The “problem” with boat people

Jul 1, 2021

Why have successive governments shown disdain for refugees who come by boat? Kim Huynh contrasts the welcome he enjoyed 40 years ago with the hostility now confonting boat people.

Sometimes when I tell folks that I teach refugee politics they ask: “What should we do about boat people?”

I have never come up with an answer that satisfies me, let alone the questioner.

I umm, and I ahh, and I explain that it’s a wicked problem, which means that “solutions” like offshore processing lead to more problems – like stripping the innocent of their freedom and dignity for years on end. Yet to let them in and let them stay arguably encourages more innocent people to make perilous journeys by sea.

I have wondered whether the casual observer is better placed than experts to address the vexed relationship between boat people and borders. “We need to be more humane,” I have heard people say. The logic being that even if we can’t be morally perfect, we should try to do the right thing, or at least avoid horrendous wrongs. In which case, keeping the Murugappan family of Biloela in detention simply does not pass the pub test.

But for me, the issue of boat people is not just a matter of rights and laws. It’s deeply personal. So, full disclosure: I love boat people. And I like to think that I would love them even if I wasn’t one.

I admire the clear thinking that they exercise under immense pressure, which allows them to see that they have no future in their homeland. I commend how boat people confront and flee persecution, giving up their heritage, family and possessions to face uncertainty in exile.

It astonishes me that boat people cross oceans, but are often unable to swim, and totally unaware of what the water can do. They soon come to know it intimately, and realise how it can both sink and save them.

Like so many waves, boat people cover vast distances, negotiating eddies and currents, sweeping up debris and organisms that range from minute to mighty. At the same time, they are utterly insignificant and, like everyone else, eventually crash or fizzle into an indifferent mass that stretches from one horizon to the next.

My parents at the NT Museum with a boat just like the one we left Vietnam on more than 40 years ago

They are, however, distinct from non-boat people in their understanding of what defines and drives us.
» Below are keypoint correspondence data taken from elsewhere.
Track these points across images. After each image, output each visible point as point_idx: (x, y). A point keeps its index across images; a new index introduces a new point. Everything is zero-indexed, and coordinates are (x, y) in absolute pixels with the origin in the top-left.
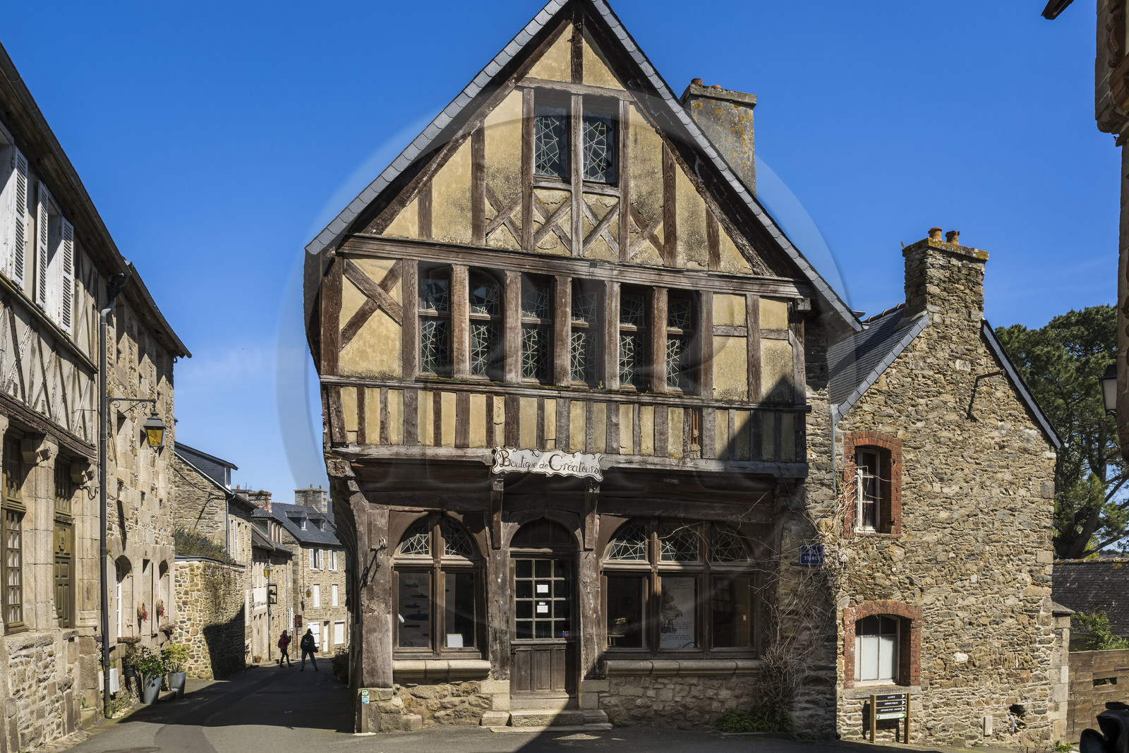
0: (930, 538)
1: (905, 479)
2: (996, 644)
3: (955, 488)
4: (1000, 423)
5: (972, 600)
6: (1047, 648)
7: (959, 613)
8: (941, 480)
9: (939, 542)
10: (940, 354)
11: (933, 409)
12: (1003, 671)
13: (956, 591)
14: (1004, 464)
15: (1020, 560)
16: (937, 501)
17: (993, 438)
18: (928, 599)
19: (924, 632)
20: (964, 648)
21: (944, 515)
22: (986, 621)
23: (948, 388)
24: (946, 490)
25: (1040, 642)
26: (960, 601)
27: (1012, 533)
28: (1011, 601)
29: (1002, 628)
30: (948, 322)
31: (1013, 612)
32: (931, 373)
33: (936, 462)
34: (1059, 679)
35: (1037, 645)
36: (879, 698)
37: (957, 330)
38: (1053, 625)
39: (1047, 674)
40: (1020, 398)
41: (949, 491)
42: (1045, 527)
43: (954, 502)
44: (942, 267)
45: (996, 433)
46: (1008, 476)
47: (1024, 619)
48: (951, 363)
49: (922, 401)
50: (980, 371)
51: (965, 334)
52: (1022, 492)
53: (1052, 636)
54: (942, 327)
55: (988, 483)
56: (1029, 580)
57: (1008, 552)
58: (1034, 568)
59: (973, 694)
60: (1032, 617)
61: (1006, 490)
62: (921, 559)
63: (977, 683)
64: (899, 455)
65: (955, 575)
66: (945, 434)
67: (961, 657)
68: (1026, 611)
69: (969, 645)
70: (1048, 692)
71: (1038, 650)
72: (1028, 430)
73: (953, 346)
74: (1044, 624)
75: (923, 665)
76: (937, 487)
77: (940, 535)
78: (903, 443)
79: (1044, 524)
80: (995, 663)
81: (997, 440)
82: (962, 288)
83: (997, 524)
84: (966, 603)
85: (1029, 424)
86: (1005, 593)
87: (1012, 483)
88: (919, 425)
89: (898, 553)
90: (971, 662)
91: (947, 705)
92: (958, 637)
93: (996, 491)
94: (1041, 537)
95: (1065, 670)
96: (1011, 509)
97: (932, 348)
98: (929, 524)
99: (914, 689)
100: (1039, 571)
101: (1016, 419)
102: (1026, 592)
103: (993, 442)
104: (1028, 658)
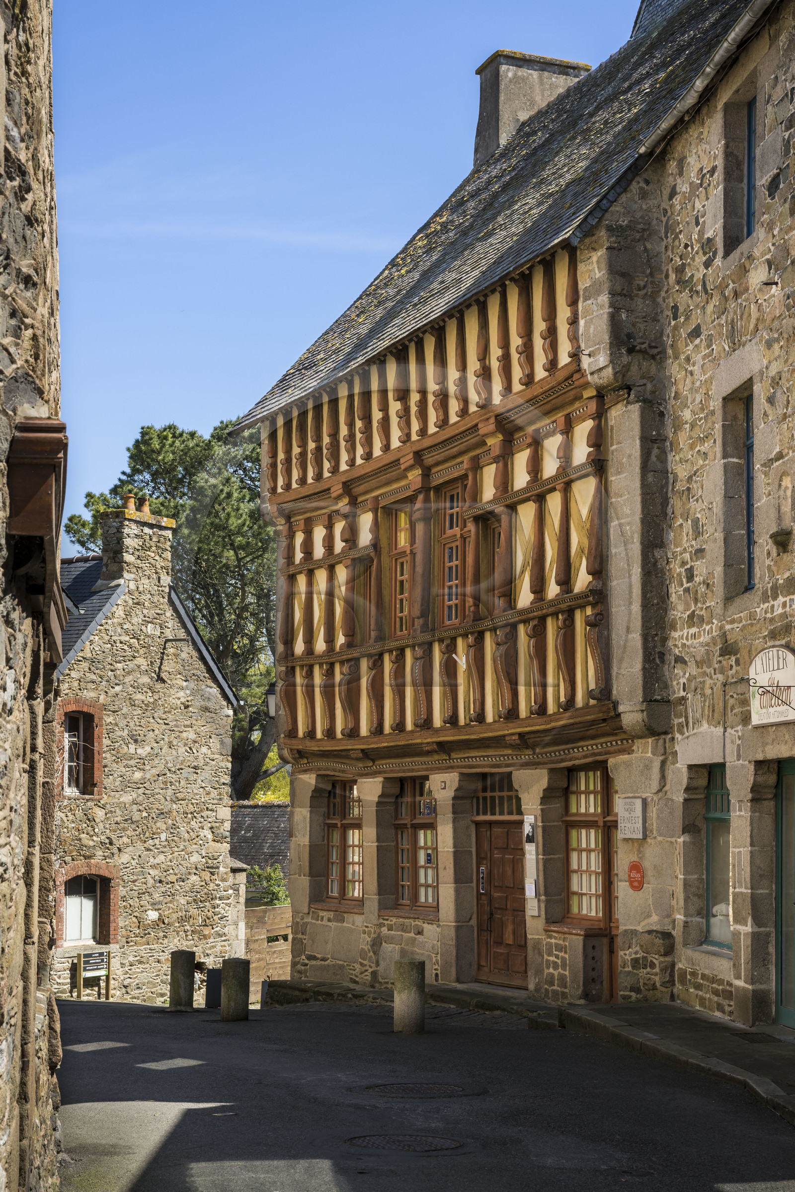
0: (127, 798)
1: (106, 742)
2: (183, 901)
3: (148, 749)
4: (185, 684)
5: (161, 858)
6: (226, 904)
7: (151, 872)
8: (136, 741)
9: (134, 802)
10: (135, 620)
11: (129, 673)
12: (188, 927)
13: (148, 850)
14: (188, 723)
15: (202, 817)
16: (132, 762)
17: (179, 699)
18: (125, 858)
19: (122, 891)
20: (155, 906)
21: (138, 775)
22: (172, 878)
23: (142, 652)
24: (140, 751)
25: (220, 899)
26: (152, 860)
27: (195, 791)
28: (195, 858)
29: (187, 886)
30: (141, 589)
31: (196, 869)
32: (127, 638)
33: (132, 724)
34: (237, 936)
35: (218, 902)
36: (86, 956)
37: (149, 596)
38: (231, 881)
39: (226, 930)
40: (202, 658)
41: (143, 751)
42: (224, 784)
43: (146, 762)
44: (137, 536)
45: (181, 694)
46: (192, 735)
47: (206, 875)
48: (143, 628)
49: (119, 666)
50: (169, 634)
51: (155, 600)
52: (204, 750)
53: (231, 892)
54: (136, 594)
55: (175, 743)
56: (210, 836)
57: (192, 810)
58: (214, 825)
59: (163, 951)
60: (212, 874)
61: (190, 748)
62: (119, 819)
63: (166, 941)
64: (101, 719)
65: (147, 835)
66: (139, 696)
67: (153, 915)
68: (208, 867)
69: (160, 903)
70: (227, 948)
71: (218, 906)
72: (208, 689)
73: (145, 611)
74: (224, 880)
75: (121, 924)
76: (132, 747)
77: (135, 796)
78: (104, 707)
79: (223, 780)
80: (181, 920)
81: (183, 700)
82: (153, 555)
83: (183, 783)
84: (157, 861)
85: (210, 682)
86: (190, 850)
87: (195, 742)
88: (118, 688)
89: (100, 814)
90: (161, 920)
91: (140, 962)
92: (150, 895)
93: (182, 750)
94: (220, 794)
95: (242, 925)
96: (195, 768)
97: (128, 615)
98: (127, 785)
99: (113, 947)
100: (218, 828)
101: (199, 679)
102: (208, 848)
103: (179, 702)
104: (210, 914)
This comes from seeing folks stripped bare of all status and pretence, and from taking part in the very worst, the very best and the very essence of human endeavour. It comes from tightly entwining one’s limbs with all manner of strangers as one swelters without food or water on a deck or in a hull.

My parents at the NT Museum with a boat just like the one we left Vietnam on more than 40 years ago. Picture: Supplied

Often boat people keep their insights and experiences to themselves. Perhaps recalling them is too painful? Or maybe they believe their history should end with them? Either way, I respect how they suffer in silence.

Furthermore, I’m fond of how boat people announce themselves. They come without fanfare but should be anticipated. They say “Hey, remember us? We fought with you against tyranny and for justice. We believed you when you said you would lift us up and push us along. We like your sharing and caring spirit and want to contribute to your riches. We’re here to help.”

I also love how boat people love Australia. Their patriotism is considered and hard-won.

This applies to Indochinese boat people like me and my family, who were taken in by the government, church and community more than 40 years ago, then offered a three-bedroom house to sleep in and infinite English lessons, along with the chance to work, vote and reunite with family.

And it applies to recent boat people like Ali the Rohingya refugee, who is staunchly devoted to Australia despite how it has treated him. Ali arrived in Australia at a time when the world wide web allowed information and goods to travel more freely than ever, while vulnerable people like him were warehoused. The Australian navy intercepted Ali’s boat and tried to force it back out to sea. Ali and 70 others, including two young children, were rescued only minutes before their boat sunk. Upon arriving in Darwin, 15-year-old Ali was pressured to sign forms that would allow the government to deport him. He was incarcerated and witnessed acts of desperate violence that will stay with him always.

When Ali informed his parents by phone that Australia had not given him a fair go, they told him: “Australia is your family now. It has given you a new life. Your loyalty lies first and foremost with that country.” Ali listened to them. After living precariously on a temporary visa for over eight years, he declares without hesitation: “I don’t care what visa they give me, I will always call Canberra my home.”

So I love boat people. And I love Australia. But Australia hates boat people. That is my problem.

“Hate” is a strong word. It does not apply all the time and to everyone. But if it is not the right word, then it is because it does not convey the extent of the disdain that successive Australian governments have shown for boat people, and the political capital that they have garnered by doing so.

Nor does it explain why Australia, like no other country, makes laws to ship out and lock up boat people in the most wretched conditions, indefinitely.

I hope that being upfront about love, hate and boat people might help us to consider how the boat people problem is not so much with them, but with us.

Kim Huynh teaches politics and philosophy at the ANU and hosts ABC Radio Canberra’s Sunday Brunch.